## TEXT SHOWN:
————

AWS SQS Configuration refresher
Quick reference for AWS SQS queue configurations
FIFO vs Standard Queue
SQS offers two queue types:
- Standard Queue: This is the default queue type. This provides nearly unlimited throughput with at-least-once message delivery. However, duplicates may occur, and message order is not guaranteed. This queue is ideal for applications where message order is not critical, but high throughput and fast delivery are priorities.
- FIFO Queue: Ensures messages are processed exactly once and in the order they were sent, eliminating duplicates. FIFO queues have lower throughput but are crucial for applications where message order and data integrity are essential.
Dead Letter Queue
SQS processes messages asynchronously, so when a message fails, it isn’t immediately apparent. A Dead Letter Queue (DLQ) is a special type of SQS queue used to handle these failures by capturing messages that couldn’t be processed after several attempts. Messages sent to the DLQ can be reviewed for debugging and troubleshooting purposes. Common reasons for message failure include invalid data or insufficient processing time by consumers. When you designate a queue to be a source queue, a DLQ is not created automatically. You must first create a queue to designate as the DLQ. DLQ queue type (standard or FIFO) must match the source queues. You can associate the same DLQ with more than one source queue.
Tip: to manage failed messages, it’s advisable to set alarms on the DLQ, such as monitoring the queue size, to track error rates and receive alerts for potential issues.
To send messages to a DLQ, we must configure a redrive policy on the main queue, specifying:
- MaxReceiveCount: The number of retry attempts before moving the message to the DLQ.
- DLQ association: The DLQ that will receive failed messages.
The Maximum receives value determines when a message will be sent to the DLQ. If the ReceiveCount for a message exceeds the maximum receive count for the queue, Amazon SQS moves the message to the associated DLQ (with its original message ID).
Dead Letter Queues are crucial for preventing repeatedly failed messages from blocking the queue and degrading system performance.
Visibility Timeout
When working with SQS, it’s important to understand the lifecycle of a message. When a consumer retrieves a message from an SQS queue, the message is not immediately deleted. Instead, it becomes temporarily invisible to other consumers for a set period, known as the visibility timeout. During this time, the consumer processes the message and must explicitly delete it using the DeleteMessage
API call. If the consumer fails to delete the message within the visibility timeout, the message becomes visible again, allowing another consumer to pick it up for processing.
The visibility timeout ensures that unprocessed messages don’t remain stuck in the queue. Each time a message becomes visible again, a retry counter increases. After a certain number of retries, the message can be moved to a Dead Letter Queue (DLQ) for further inspection.
Setting an appropriate visibility timeout is key to efficient message handling. The timeout should be long enough to allow the consumer to process and delete the message, but not so long that failures are delayed.
Tip: We should set the timeout to the maximum time it is expected for the consumer to process and delete a message. For example, when using AWS Lambda, it’s recommended to set the visibility timeout to the Lambda function’s execution timeout.
The visibility timeout begins when Amazon SQS returns a message. If the consumer fails to process and delete the message before the visibility timeout expires, the message becomes visible to other consumers. If a message must be received only once, your consumer must delete it within the duration of the visibility timeout.

————

## RECORDED DATA:

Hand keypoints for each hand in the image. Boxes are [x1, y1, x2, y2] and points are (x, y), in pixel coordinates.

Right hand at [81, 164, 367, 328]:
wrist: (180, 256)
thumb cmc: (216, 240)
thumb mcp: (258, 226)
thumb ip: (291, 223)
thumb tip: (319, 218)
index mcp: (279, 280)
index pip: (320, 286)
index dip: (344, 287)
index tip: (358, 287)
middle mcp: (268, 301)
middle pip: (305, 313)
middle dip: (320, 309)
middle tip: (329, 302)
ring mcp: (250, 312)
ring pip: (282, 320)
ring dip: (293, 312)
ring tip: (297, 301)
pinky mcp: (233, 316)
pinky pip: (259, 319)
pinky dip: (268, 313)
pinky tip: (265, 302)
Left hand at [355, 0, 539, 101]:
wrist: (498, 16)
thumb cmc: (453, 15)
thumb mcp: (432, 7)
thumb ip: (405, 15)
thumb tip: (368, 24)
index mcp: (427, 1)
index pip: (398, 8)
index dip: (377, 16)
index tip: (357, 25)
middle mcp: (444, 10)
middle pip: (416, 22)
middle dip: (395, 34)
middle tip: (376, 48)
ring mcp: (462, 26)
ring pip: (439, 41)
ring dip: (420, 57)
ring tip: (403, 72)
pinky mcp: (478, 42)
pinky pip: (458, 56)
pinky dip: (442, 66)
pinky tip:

————

## TASKS FOR THIS EXERCISE:
**A.** Reproduce the passage of the AWS SQS refresher starting with "To send messages" and going on through "degrading system performance.".
**B.** Carry on writing the AWS SQS refresher from the point where it stops.

## EXPECTED OUTPUTS:
**A.**
To send messages to a DLQ, we must configure a redrive policy on the main queue, specifying:
- MaxReceiveCount: The number of retry attempts before moving the message to the DLQ.
- DLQ association: The DLQ that will receive failed messages.
The Maximum receives value determines when a message will be sent to the DLQ. If the ReceiveCount for a message exceeds the maximum receive count for the queue, Amazon SQS moves the message to the associated DLQ (with its original message ID).
Dead Letter Queues are crucial for preventing repeatedly failed messages from blocking the queue and degrading system performance.

**B.**
- The Default Visibility Timeout is 30 seconds.
- Visibility Timeout can be increased if your task takes more than 30 seconds.
- The maximum Visibility Timeout is 12 hours.
Batch Processing
SQS supports batch message operations, allowing you to send, receive, and delete messages in batches of up to 10 messages per API call. This can greatly reduce the number of API requests, improving efficiency and lowering costs, especially when dealing with large volumes of messages.
Batch processing is ideal for high-throughput applications where multiple messages can be handled together without needing individual acknowledgments.
Retention Period
The message retention period defines how long SQS stores messages in the queue before they are automatically deleted, even if they haven’t been processed. The default retention period is 4 days, but we can configure it anywhere between 1 minute to 14 days.
For applications where immediate processing is crucial, shorter retention periods might be more appropriate. However, if our application experiences occasional downtime or latency, you may want to increase the retention period to ensure no messages are lost.
Tip: We should choose a message retention period based on our application’s tolerance for delays and recovery capabilities.
Message Delay
Message delays allow us to control when messages become visible to consumers. We can set message timers on individual messages to make them invisible for a specified time upon arrival. For scenarios where all messages should be delayed, delay queues can be configured to apply a uniform delay (up to 15 minutes) on every message added to the queue.
Delay queues and message timers are useful for delayed or batch processing, such as event-driven architectures or workflows requiring throttled execution. These features help manage message timing, ensuring tasks are handled at the right moment.
https://docs.aws.amazon.com/AWSSimpleQueueService/latest/SQSDeveloperGuide/sqs-delay-queues.html
Receive Message Wait Time / Long Polling
By default, SQS uses short polling, which continuously polls the queue for messages, even when the queue is empty, potentially leading to unnecessary API requests and additional cost. Long polling (set ReceiveMessageWaitTimeSeconds
to greater than 0) reduces this overhead by allowing the consumer to wait until a message is available, or for a timeout period to expire.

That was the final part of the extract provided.